Text:
===============

Archive for June, 2008

Cross Cut Paper Shredders Misunderstood

Monday, June 16th, 2008

Shredded PaperI get a lot of questions from people asking me what the difference is between cross cut, diamond cut, particle cut and confetti cut paper shredders. The short and quick answer is that there is not really any difference between the various synonyms. The original and probably more correct terminology for paper cut in a criss-cross pattern is cross cut.

Cross cut is a generalized word that can be used to cover all the various shredding terms. Diamond cut paper shredders typically cut paper into very tiny diamond-shaped particles, but this is still referred to as a cross cut paper shredder. The same goes with confetti cut. Confetti cut shredders, which produce very skinny 1 to 2-inch long strips is also a type of cross cut shredder.

Cross cut is even spelled differently, depending on who you talk to. I have seen it spelled both cross cut and crosscut. Ultimately there really is no wrong answer, but you’ll probably confuse fewer people if you stick to using “cross cut” when referring to this type of shredder.

===============

Work request:
From the text on cross cut shredders:
1. What shape are the particles a diamond cut shredder typically produces?
2. How long are the strips a confetti cut shredder makes?
3. What two spellings of the term has the writer seen?
The material has no part in anything asked about the text on shredders.

Input data:
===============

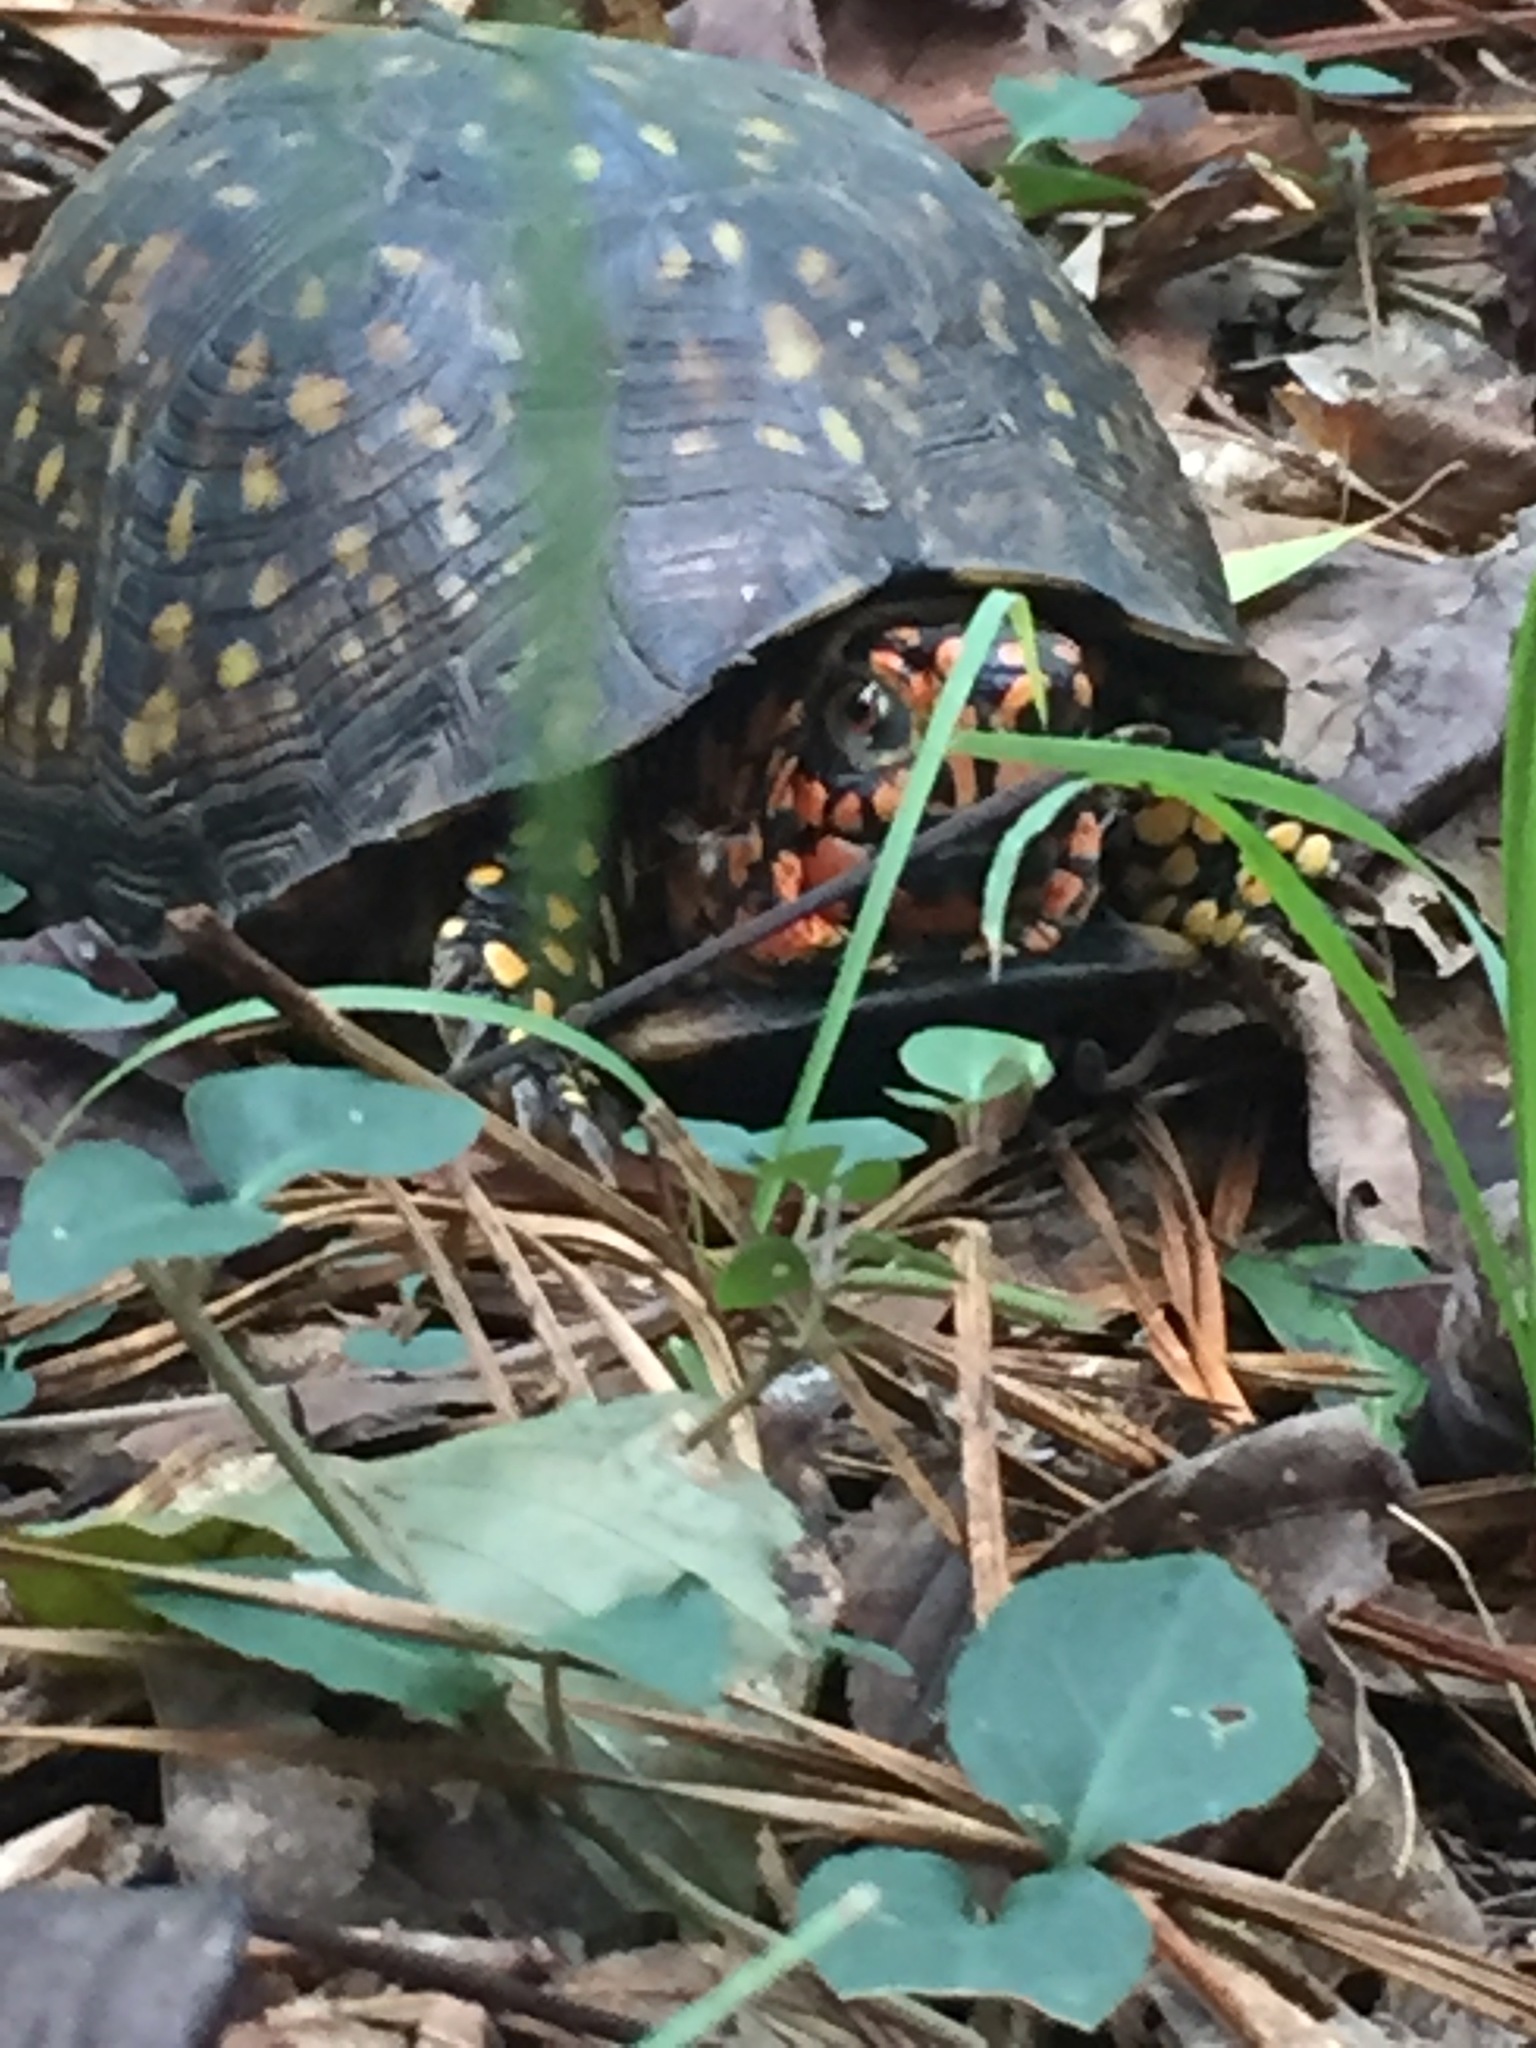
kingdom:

===============

Written answer:
1. Very tiny diamond-shaped particles.
2. 1 to 2 inches long.
3. "cross cut" and "crosscut".